Project Type: Master/Diploma Thesis
Student: Böhm Christoph

 

 Speaker segmentation in audio data is a common task in today's speech processing. In fact, it is more a preparatory step preceding further algorithms such as speaker diarization algorithms that need single-speaker segments to sort them by different speakers. Nevertheless, speaker segmentation is not a trivial problem especially if no information is given on the speakers. Up to now, speaker segmentation algorithms do not produce reliable results. There are different approaches that are almost exclusively based on cepstral-domain features. One of them is the so called DISTBIC algorithm which is a two step segmentation process. This process uses a metric-based distance measurement (DIST) followed by the commonly used BIC (Bayesian information criterion) to detect speaker turns. Since it provides comparatively good segmentation results, the DISTBIC algorithm is used as a reference for the work of this diploma thesis.
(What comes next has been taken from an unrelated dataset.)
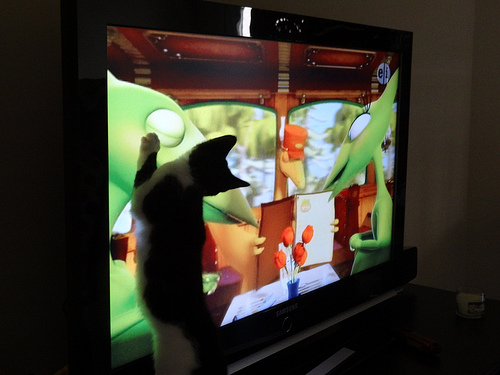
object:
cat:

Unlike DISTBIC, the presented approach is not based on cepstral-domain features but on a distance measurement working in the frequency-domain considering the speaker-dependent parts of the spectrum. To enhance the detection performance, the spectrum is adapted using normalising techniques. The significant improvements of the proposed algorithm's separation results compared to the results of the DISTBIC algorithm are presented with the help of the TIMIT database and indexed Westddeutscher Rundfunk broadcasting data.